CHICAGO (AP) — As Republicans try to unite around a replacement for the Affordable Care Act, one of the most popular parts of the law will be among the most difficult to replace: the guarantee of health coverage for people with pre-existing conditions.
The challenge of providing insurance for Americans who have no other alternative has some congressional Republicans considering whether to ask the states to reboot high-risk pools, an option with a rocky history. In the past, the pools served as insurers of last resort for people in poor health who could not get an individual policy from a commercial insurer.
"It's definitely a hand-off to the states," said economist Douglas Holtz-Eakin, who has reviewed the GOP plans and a recent briefing document for members of Congress. "It's a commitment for money. It doesn't say how much."
The health care law requires insurance companies to cover people with serious medical problems at the same premium prices as everyone else. President Donald Trump has said he wants to "keep pre-existing conditions," but he has not said how.
As they returned home during the recent congressional recess, some lawmakers received an earful from people concerned about possible GOP health care changes.
"I'm really angry about it," said Vicki Tosher, a 64-year-old breast cancer patient in Englewood, Colorado, who likes the subsidized health plan she buys through the Affordable Care Act for $345 a month.
Whatever happens, the effects could be broadly felt. The nonpartisan Kaiser Family Foundation estimates that 27 percent of adults under age 65 have health conditions that would likely leave them uninsurable under practices that existed before the health care overhaul.
Some Republicans say they will preserve protection for pre-existing conditions, but with a catch. People would have to maintain continuous coverage before earning the protection — for 18 months in the plan offered by former Rep. Tom Price, Trump's health secretary. Those who go without coverage or who never had insurance could buy a policy through a state-run high-risk pool.
High-risk pools have been tried before, with mixed results. It worked like this: Sick people with problems ranging from arthritis to congestive heart failure were placed in a separate insurance pool, with government and insurance companies helping to cover costs. They were also charged higher rates, up to double the amount paid by consumers with no serious ailments.

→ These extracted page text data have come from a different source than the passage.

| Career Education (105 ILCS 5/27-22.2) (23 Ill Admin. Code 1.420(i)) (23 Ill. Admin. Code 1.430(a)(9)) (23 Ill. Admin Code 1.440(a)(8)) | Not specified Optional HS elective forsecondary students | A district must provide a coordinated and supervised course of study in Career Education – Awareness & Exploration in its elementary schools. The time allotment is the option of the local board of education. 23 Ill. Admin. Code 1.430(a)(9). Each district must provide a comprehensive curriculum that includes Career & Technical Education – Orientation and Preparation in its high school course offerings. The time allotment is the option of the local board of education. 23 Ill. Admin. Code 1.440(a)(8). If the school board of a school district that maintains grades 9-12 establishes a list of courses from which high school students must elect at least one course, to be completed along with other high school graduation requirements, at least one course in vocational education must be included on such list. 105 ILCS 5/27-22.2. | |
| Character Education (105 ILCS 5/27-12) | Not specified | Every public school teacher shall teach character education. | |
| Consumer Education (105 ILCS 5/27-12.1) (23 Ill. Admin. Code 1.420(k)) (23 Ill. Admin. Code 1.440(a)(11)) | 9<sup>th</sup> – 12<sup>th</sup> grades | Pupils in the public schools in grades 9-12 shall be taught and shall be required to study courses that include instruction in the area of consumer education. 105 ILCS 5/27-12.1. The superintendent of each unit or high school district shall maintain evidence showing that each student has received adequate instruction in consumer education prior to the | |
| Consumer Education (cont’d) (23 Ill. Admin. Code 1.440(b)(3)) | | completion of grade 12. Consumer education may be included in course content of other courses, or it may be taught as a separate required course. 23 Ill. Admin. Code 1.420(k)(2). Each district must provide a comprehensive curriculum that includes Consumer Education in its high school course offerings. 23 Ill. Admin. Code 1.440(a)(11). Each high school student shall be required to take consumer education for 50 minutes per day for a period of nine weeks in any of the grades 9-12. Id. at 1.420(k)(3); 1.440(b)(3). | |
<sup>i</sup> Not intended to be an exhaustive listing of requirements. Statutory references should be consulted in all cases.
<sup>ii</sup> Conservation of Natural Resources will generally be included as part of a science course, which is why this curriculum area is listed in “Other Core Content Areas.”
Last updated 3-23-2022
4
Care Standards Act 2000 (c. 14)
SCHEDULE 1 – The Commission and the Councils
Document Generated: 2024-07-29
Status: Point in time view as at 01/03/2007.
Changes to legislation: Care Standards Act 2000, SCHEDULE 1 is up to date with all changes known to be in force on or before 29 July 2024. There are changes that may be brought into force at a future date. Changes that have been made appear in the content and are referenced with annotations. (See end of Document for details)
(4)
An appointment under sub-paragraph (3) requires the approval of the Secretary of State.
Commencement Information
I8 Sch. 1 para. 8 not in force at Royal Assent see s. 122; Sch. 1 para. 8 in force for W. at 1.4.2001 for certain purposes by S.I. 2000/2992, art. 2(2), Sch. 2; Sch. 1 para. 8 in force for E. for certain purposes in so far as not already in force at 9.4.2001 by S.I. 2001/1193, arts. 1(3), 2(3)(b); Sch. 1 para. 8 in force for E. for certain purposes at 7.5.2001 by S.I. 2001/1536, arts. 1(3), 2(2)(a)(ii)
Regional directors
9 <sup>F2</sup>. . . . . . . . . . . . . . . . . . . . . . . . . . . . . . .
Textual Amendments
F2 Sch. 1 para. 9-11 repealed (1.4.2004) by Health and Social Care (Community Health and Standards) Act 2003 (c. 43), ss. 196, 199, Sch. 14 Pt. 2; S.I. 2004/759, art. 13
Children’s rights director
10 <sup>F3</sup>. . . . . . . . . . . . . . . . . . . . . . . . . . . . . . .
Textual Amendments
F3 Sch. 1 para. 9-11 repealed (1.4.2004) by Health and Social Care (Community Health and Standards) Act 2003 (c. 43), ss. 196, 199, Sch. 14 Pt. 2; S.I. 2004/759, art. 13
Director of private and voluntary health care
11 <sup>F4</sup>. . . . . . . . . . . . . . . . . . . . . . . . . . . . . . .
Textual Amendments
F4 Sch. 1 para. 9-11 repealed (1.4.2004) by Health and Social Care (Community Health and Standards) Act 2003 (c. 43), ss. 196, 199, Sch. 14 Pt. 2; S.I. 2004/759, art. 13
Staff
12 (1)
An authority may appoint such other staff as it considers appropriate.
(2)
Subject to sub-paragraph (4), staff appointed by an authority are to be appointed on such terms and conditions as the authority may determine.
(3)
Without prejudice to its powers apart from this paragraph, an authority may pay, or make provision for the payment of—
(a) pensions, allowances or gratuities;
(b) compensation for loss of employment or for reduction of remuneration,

In the more than 30 states that had high-risk pools, net losses piled up to more than $1.2 billion in 2011, the height of the pools before the Affordable Care Act took full effect.
The programs covered about 225,000 Americans back then. Most pools had lifetime and annual limits on coverage. Some imposed waiting periods of up to a year for coverage of a pre-existing condition.
Some states offered income-based assistance. Most did not.
Before the health law, Tosher was insured in a high-risk pool and paid twice as much for coverage.
"It's unfair. It's kind of like living in a ghetto," she said. Returning to a system in which insurers could charge any amount to people with pre-existing conditions "is a major concern for me."
Tosher, a self-employed editor, told her story during a rally outside Republican Sen. Cory Gardner's office a few weeks ago. She's among the many constituents who have called, protested or written to their lawmakers in support of the Obama-era health care law.
Until the health care overhaul, most states allowed insurers to quiz applicants for regular individual policies with lengthy questionnaires, including details about the health of each family member. Insurers could review medical and pharmacy records. A prescription for insulin for diabetes or an immunosuppressant for arthritis could mean a denial of coverage.
Insurers automatically denied individual coverage for people with cancer, cerebral palsy, congestive heart failure and many other conditions. Or they excluded certain conditions and even family members in the coverage they offered.
In every state that ran a high-risk pool in 2011, medical expenses outpaced premiums, and losses averaged $5,500 per enrollee. States used fees and taxes to make up the difference.
"High-risk pools have been government's attempt to get at the issue of access to health insurance," said Al Redmer Jr., Maryland's insurance commissioner and a leader in the National Association of Insurance Commissioners.
Affordability is another matter, he said, and would be handled differently in each state.
The Affordable Care Act includes a recent cautionary tale about high-risk pools.
Under the law, the government set up a temporary program called the Pre-Existing Condition Insurance Plan, to serve as a bridge until the phase-in of the requirement that insurers accept people with health problems. The plan was open to people who had a pre-existing condition and had been uninsured for at least six months. Premiums were comparable to what healthy customers paid.
But the cost of care quickly threatened to drain the $5 billion budgeted for the program. With about 100,000 patients participating nationwide, the government unexpectedly froze enrollment. Then midway through the 2013 plan year, 17 states unwilling to pay for cost overruns turned their programs back to the federal government.
Patients did not lose coverage, but they had to meet new deductibles and out-of-pocket limits, which meant thousands of dollars in unplanned costs for those being treated for serious illnesses.
Starting in 2014, insurers were forbidden from turning away people in poor health, and the cost of their care was spread across the entire pool of people with individual policies. That's one reason the cost of those policies has soared. The increases have especially affected people whose income is too high to qualify for a government premium subsidy.
Alonso-Zaldivar reported from Washington.